Commémoration du Génocide Arménien – Istanbul

Pour le centenaire du génocide des Arméniens, Marie-Catherine Poirier a participé aux commémorations organisées à Istanbul, là même où ont eu lieu les arrestations d’intellectuels arméniens vivant dans cette ville.
Des événements étaient organisés toute la semaine par diverses organisations, turques et étrangères: concerts, conférences, rassemblements, manifestations….

J’ai participé à plusieurs actions le jour même du 24 avril :

  • Un rassemblement devant le Musée des arts turcs et islamiques, devant Sultanahmet (Mosquée Bleue). Ce musée était en 1915 la prison où les intellectuels arméniens arrêtés le 24 avril ont été envoyés avant d’être déportés. Il y avait là environ 200 personnes, majoritairement  d’origine arménienne, avec un bon nombre de français, mais aussi des turcs d’organisations impliquées dans cet événement et aussi une petite délégation du conseil régional d’Ile-de-France.

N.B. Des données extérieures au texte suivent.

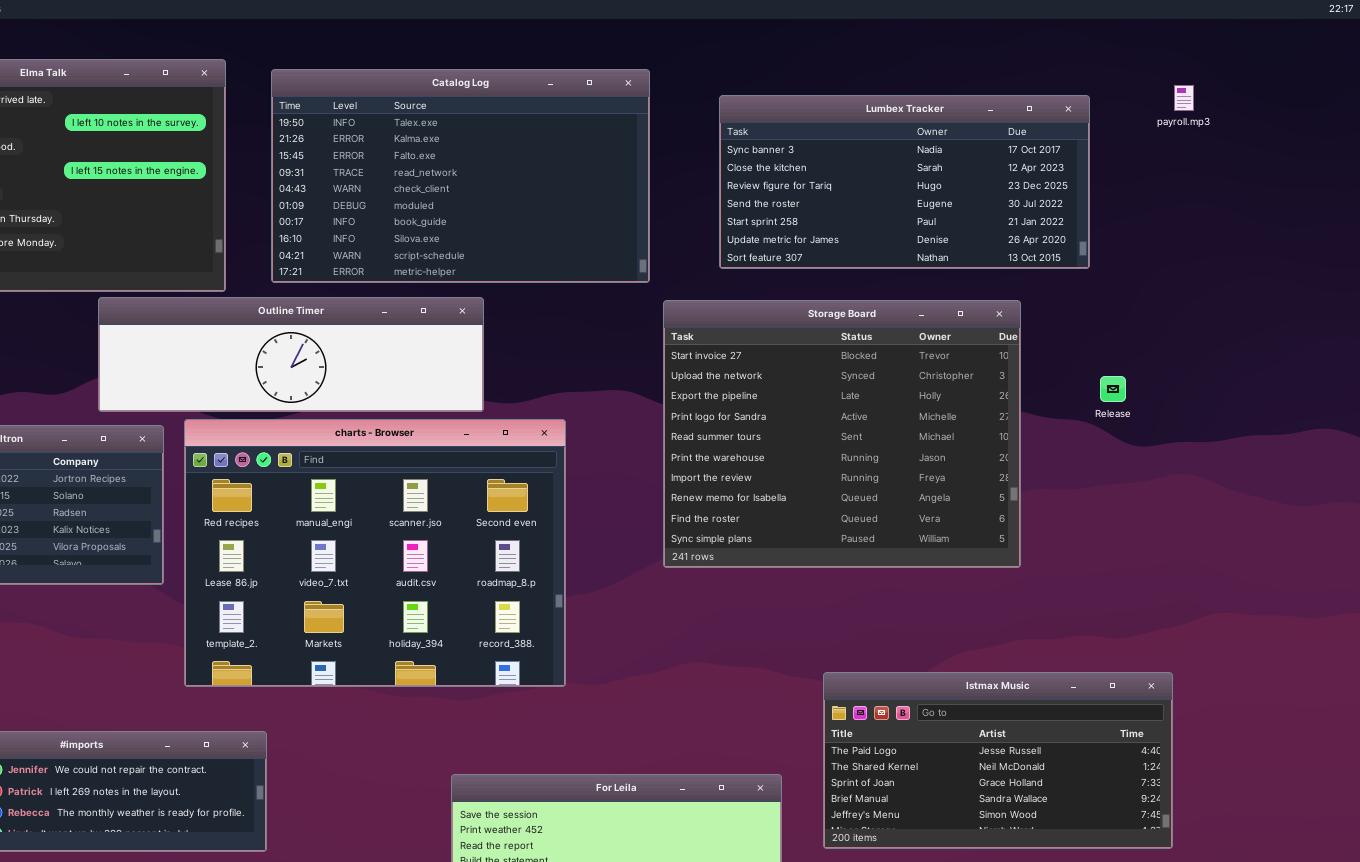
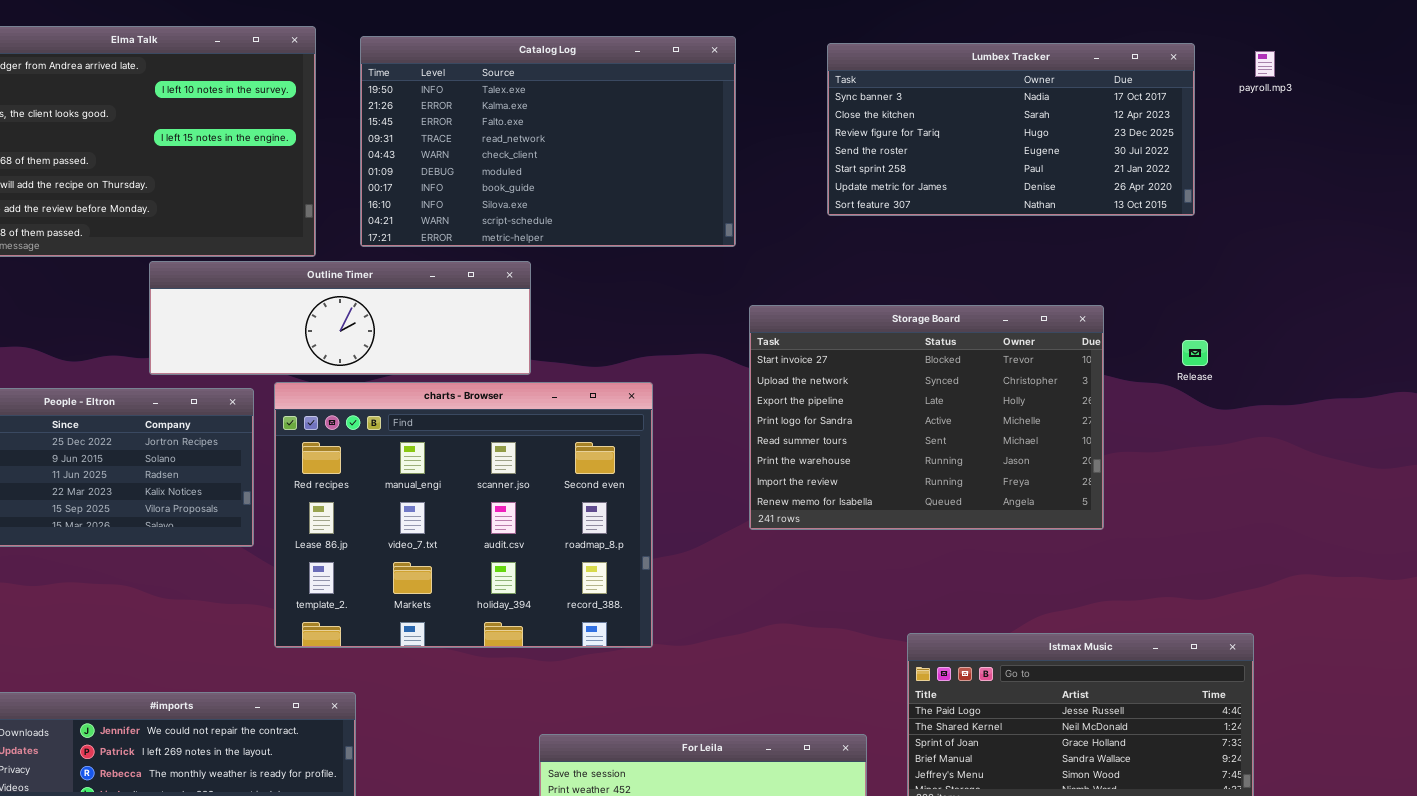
Lumbex Tracker: [719,95,1090,269] -> [827,43,1195,216], moved
Outline Timer: [98,297,484,412] -> [149,261,531,375], moved
Storage Board: [663,300,1021,568] -> [749,305,1104,530], resized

  • Une cérémonie de mémoire au cimetière arménien, sur la tombe de Sevag Balikci. Ce jeune homme était soldat dans l’armée turque et a été assassiné à l’âge de 25 ans par un soldat turc nationaliste le 24 avril 2011, jour anniversaire du génocide des arméniens. Il y avait là plusieurs centaines de personnes, beaucoup de turcs, arméniens ou pas, mais aussi beaucoup de personnes d’origine arménienne de divers pays (américains, anglais, belges, français…). Il y avait une délégation du parti Vert turc (YSGP). Il y avait aussi des membres de l’UEJF (Union des étudiants juifs de France) faisant partie d’une délégation de l’EGAM (European Grassroots Antiracist Movement). C’était très émouvant, la famille recevait des condoléances et était très digne… J’ai déposé un bouquet d’œillets rouges sur la tombe.

  • une manifestation, allant de l’université de Galatasaray à l’entrée de la place Taksim (cette dernière est interdite de manifestations depuis les grosses manifestations de mai-juin 2013 au parc Gezi). Environ 5000 participants, en majorité de la gauche radicale turque (dont le parti Vert), les représentants de la diaspora arménienne s’étant rassemblés à l’arrivée place Taksim, devant le consulat de France, où a eu lieu ensuite un sit-in avec prises de parole et chants. J’ai déposé un bouquet d’œillets rouges au pied de « l’arbre à vœux » qui avait été réalisé, selon une tradition arménienne pré-chrétienne.

 

Côté ambiance : au départ et à la fin, des petits groupes ultranationalistes sont venus hurler leur haine avec notamment des panneaux disant: « Pape, Poutine, Obama – Vous êtes le génocide »!!! Il convient de mentionner que la police a fait un bon travail de « maintien de l’ordre public » en isolant ces groupes, protégeant de fait la manifestation « pro-arménienne » autorisée. Des militants turcs nous ont dit qu’ils s’attendaient à cela, puisque « notre » manifestation était autorisée et pas les autres. Il convient aussi de dire que les manifestants autour de moi étaient décidés mais de grand sang-froid, avec un bon service d’ordre, ne se laissant pas aller quand  un excité s’est mis à hurler dans leur direction. La réaction a été de couvrir sa voix avec des slogans (4 en arménien et 4 en turc, en mémoire de Hrant Dink et de Sevag Balikci, contre le fascisme, pour la résistance, contre la négation du génocide…).

Dans la manifestation, il y avait beaucoup de pancartes avec le portrait de Sevag Balikci. Et aussi des pancartes de Nor Zartonk (association arménienne de Turquie). Et une pancarte citant explicitement le génocide des arméniens, la nôtre, disant en français « La Turquie doit reconnaître le génocide arménien » dans les 3 couleurs du drapeau arménien, rouge, bleu, orange. Elle a été beaucoup photographiée et approuvée par les présents.

Côté analyse : selon des militants turcs, cette manifestation était un succès et elle n’était même pas imaginable il y a dix ans. Pour eux, la reconnaissance du génocide est une question de principe, mais aussi un verrou à faire sauter pour l’avenir de la Turquie, pour une reconnaissance d’une société multiculturelle et non pas seulement « pure-turque » comme l’ont rêvée les mouvements pan-turcs qui imaginent une « Grande Turquie » de l’Europe à la Chine….

Tous les militants rencontrés, Verts et autres, sont dans ou proches de la plateforme « HDP » (Parti démocratique du peuple), bâtie sur la base d’un parti kurde, le BDP. (Parti de la paix et de la démocratie). Cette plateforme se présente sous ce nom aux élections législatives du 7 juin prochain et espère pouvoir dépasser les 10% de voix qui permettent d’entrer au Parlement.